Record set:
--------------------------------------------------
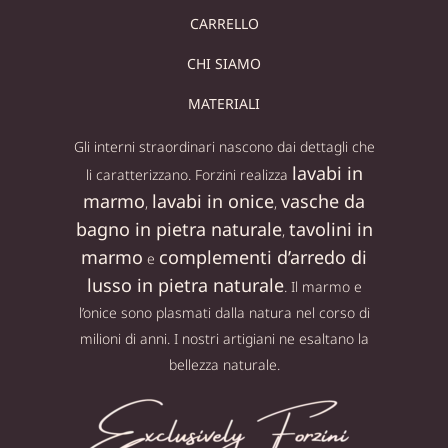
CARRELLO
CHI SIAMO
MATERIALI
Gli interni straordinari nascono dai dettagli che
lavabi in
li caratterizzano. Forzini realizza
marmo
lavabi in onice
vasche da
,
,
bagno in pietra naturale
tavolini in
,
marmo
complementi d’arredo di
e
lusso in pietra naturale
. Il marmo e
l’onice sono plasmati dalla natura nel corso di
milioni di anni. I nostri artigiani ne esaltano la
bellezza naturale.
--------------------------------------------------
Reproduce all of the data above line for line, and leave the pictures out of your answer.

Answer to this problem:
CARRELLO
CHI SIAMO
MATERIALI
Gli interni straordinari nascono dai dettagli che
lavabi in
li caratterizzano. Forzini realizza
marmo
lavabi in onice
vasche da
,
,
bagno in pietra naturale
tavolini in
,
marmo
complementi d’arredo di
e
lusso in pietra naturale
. Il marmo e
l’onice sono plasmati dalla natura nel corso di
milioni di anni. I nostri artigiani ne esaltano la
bellezza naturale.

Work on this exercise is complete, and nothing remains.